My audio frequency is 100Hz. So I guese this circuit is good enough to recover back my modulated signal ? No audio wave form will be filtered out right ?

(The RC time-constant is chosen so that the decay time is fast enough to follow the fastest change in the RF peaks due to the highest modulation frequency but slow enough so the RF ripple is suppressed) <-- I dont understand this though.

Thanks

 

you really need to connect the circuit and check the result on a scope (or simulate it). i suggest to use two channels as in post 23 and start with no capacitor. you will see signal before and after diode. then add capacitor but use smaller value such as 1nF. see what happens. then put 10nF and see what changes (eep increasing capacitor value and monitor changes on the scope).

time constant of simple RC element is tau or T=R1*C1
f=1/T = 1kHz

so 100Hz would go through (very little attenuation) but 10kHz would not (a lot more attenuation).

 

I do simulate it...refer to my previous post ya..

Thanks )

 

The box acts as a low-pass filter to by-pass the high frequency RF from the rectified modulated signal.

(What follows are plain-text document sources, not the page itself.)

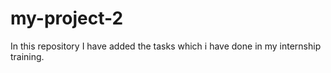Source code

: # my-project-2
In this repository I have added the tasks which i have done in my internship training.
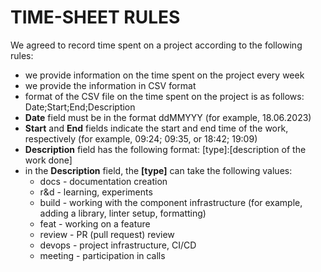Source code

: # TIME-SHEET RULES

We agreed to record time spent on a project according to the following rules:

- we provide information on the time spent on the project every week
- we provide the information in CSV format
- format of the CSV file on the time spent on the project is as follows: Date;Start;End;Description
- **Date** field must be in the format ddMMYYY (for example, 18.06.2023)
- **Start** and **End** fields indicate the start and end time of the work, respectively (for example, 09:24; 09:35, or 18:42; 19:09)
- **Description** field has the following format: [type]:[description of the work done]
- in the **Description** field, the **[type]** can take the following values:
  - docs - documentation creation
  - r&d - learning, experiments
  - build - working with the component infrastructure (for example, adding a library, linter setup, formatting)
  - feat - working on a feature
  - review - PR (pull request) review
  - devops - project infrastructure, CI/CD
  - meeting - participation in calls
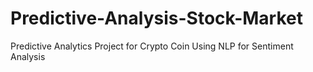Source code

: # Predictive-Analysis-Stock-Market
Predictive Analytics Project for Crypto Coin Using NLP for Sentiment Analysis
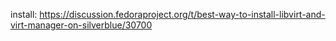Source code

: install: https://discussion.fedoraproject.org/t/best-way-to-install-libvirt-and-virt-manager-on-silverblue/30700
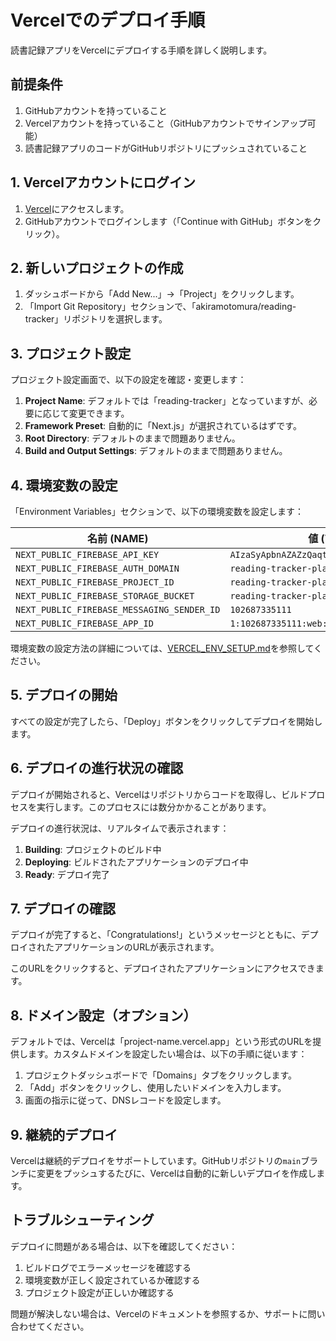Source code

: # Vercelでのデプロイ手順

読書記録アプリをVercelにデプロイする手順を詳しく説明します。

## 前提条件

1. GitHubアカウントを持っていること
2. Vercelアカウントを持っていること（GitHubアカウントでサインアップ可能）
3. 読書記録アプリのコードがGitHubリポジトリにプッシュされていること

## 1. Vercelアカウントにログイン

1. [Vercel](https://vercel.com/)にアクセスします。
2. GitHubアカウントでログインします（「Continue with GitHub」ボタンをクリック）。

## 2. 新しいプロジェクトの作成

1. ダッシュボードから「Add New...」→「Project」をクリックします。
2. 「Import Git Repository」セクションで、「akiramotomura/reading-tracker」リポジトリを選択します。

## 3. プロジェクト設定

プロジェクト設定画面で、以下の設定を確認・変更します：

1. **Project Name**: デフォルトでは「reading-tracker」となっていますが、必要に応じて変更できます。
2. **Framework Preset**: 自動的に「Next.js」が選択されているはずです。
3. **Root Directory**: デフォルトのままで問題ありません。
4. **Build and Output Settings**: デフォルトのままで問題ありません。

## 4. 環境変数の設定

「Environment Variables」セクションで、以下の環境変数を設定します：

| 名前 (NAME) | 値 (VALUE) |
|------------|-----------|
| `NEXT_PUBLIC_FIREBASE_API_KEY` | `AIzaSyApbnAZAZzQaqtsAzGB9j_ecQQjor10y80` |
| `NEXT_PUBLIC_FIREBASE_AUTH_DOMAIN` | `reading-tracker-plan.firebaseapp.com` |
| `NEXT_PUBLIC_FIREBASE_PROJECT_ID` | `reading-tracker-plan` |
| `NEXT_PUBLIC_FIREBASE_STORAGE_BUCKET` | `reading-tracker-plan.firebasestorage.app` |
| `NEXT_PUBLIC_FIREBASE_MESSAGING_SENDER_ID` | `102687335111` |
| `NEXT_PUBLIC_FIREBASE_APP_ID` | `1:102687335111:web:25bfe912fe4813f96d94e2` |

環境変数の設定方法の詳細については、[VERCEL_ENV_SETUP.md](./VERCEL_ENV_SETUP.md)を参照してください。

## 5. デプロイの開始

すべての設定が完了したら、「Deploy」ボタンをクリックしてデプロイを開始します。

## 6. デプロイの進行状況の確認

デプロイが開始されると、Vercelはリポジトリからコードを取得し、ビルドプロセスを実行します。このプロセスには数分かかることがあります。

デプロイの進行状況は、リアルタイムで表示されます：

1. **Building**: プロジェクトのビルド中
2. **Deploying**: ビルドされたアプリケーションのデプロイ中
3. **Ready**: デプロイ完了

## 7. デプロイの確認

デプロイが完了すると、「Congratulations!」というメッセージとともに、デプロイされたアプリケーションのURLが表示されます。

このURLをクリックすると、デプロイされたアプリケーションにアクセスできます。

## 8. ドメイン設定（オプション）

デフォルトでは、Vercelは「project-name.vercel.app」という形式のURLを提供します。カスタムドメインを設定したい場合は、以下の手順に従います：

1. プロジェクトダッシュボードで「Domains」タブをクリックします。
2. 「Add」ボタンをクリックし、使用したいドメインを入力します。
3. 画面の指示に従って、DNSレコードを設定します。

## 9. 継続的デプロイ

Vercelは継続的デプロイをサポートしています。GitHubリポジトリの`main`ブランチに変更をプッシュするたびに、Vercelは自動的に新しいデプロイを作成します。

## トラブルシューティング

デプロイに問題がある場合は、以下を確認してください：

1. ビルドログでエラーメッセージを確認する
2. 環境変数が正しく設定されているか確認する
3. プロジェクト設定が正しいか確認する

問題が解決しない場合は、Vercelのドキュメントを参照するか、サポートに問い合わせてください。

It's operation is as follows:

The capacitor is charged to near the peak of the RF sine-wave through the diode. For the rest of the RF cycle (when it's below its positive peak) the capacitor slightly discharges through R1 until it's recharged at the next cycle peak. The RC time-constant is chosen so that the decay time is fast enough to follow the fastest change in the RF peaks due to the highest modulation frequency but slow enough so the RF ripple is suppressed. Typically the RC time-constant would be chosen so that the corner frequency of the filter [1 / (2\(\pi\)RC)] is at or slightly above the highest modulation frequency. (For example the circuit you show has a corner frequency of 159Hz so any modulation frequency above that would be filtered.)

Hey yea, so do you means that if I choose a RC value whic give me a cut off frequency below 100 Hz, then I wont get the demodulated signal ?

Thanks

 

Hello,

Have a look at page 5 and 6 of the following PDF:
http://educypedia.karadimov.info/library/tut331_04am_dem.pdf

Bertus

What is fc and W ? fc = cut off frequency ?

How about W ?

Thanks

 

I'm not wildly impressed by the linked PDF--It leaves a fair bit of important stuff out.

The "W" is because the original printer could not produce the symbol "ω".which in turn means "2∏f".
Unfortunately,that is probably not something you have learned at this point.

 

I'm not wildly impressed by the linked PDF--It leaves a fair bit of important stuff out.

The "W" is because the original printer could not produce the symbol "ω".which in turn means "2∏f".
Unfortunately,that is probably not something you have learned at this point.

2∏f, so what is the f ?

Thanks

 

2∏f, so what is the f ?

Frequency in Hertz.

 

Frequency of which thing ?

Thanks

 

Frequency of which thing ?

Thanks

The signal.

 

2∏f, so what is the f ?

Thanks

Well,actually,after looking at the PDF again,I was wrong!(see P4)
The "W" wasn't an attempt at ω.
For some unknown reason the author was using "W" to symbolise the bandwidth of the modulated signal.
Sorry about that!

 

I do simulate it...refer to my previous post ya..

Thanks )

prove it, post some screenshots and interpretation.

 

prove it, post some screenshots and interpretation.

It is in my previous post.

Have a look

Thanks !

 

ok,

your RC values for filter are poor, signal is distorted and all of your chosen value move the filter characteristic in one and same direction (only large time constant).

to prove understanding of the circuit operation i would expect to see ripple too, not just envelope.

 

The only resistor-capacitor values that give a proper output with the given modulation is the first, shown in 7.0, where R1 = 100kΩ and C1 - .01μF. All the rest give a distorted output because the time constant is too long (filter corner frequency is below the 100Hz modulation frequency).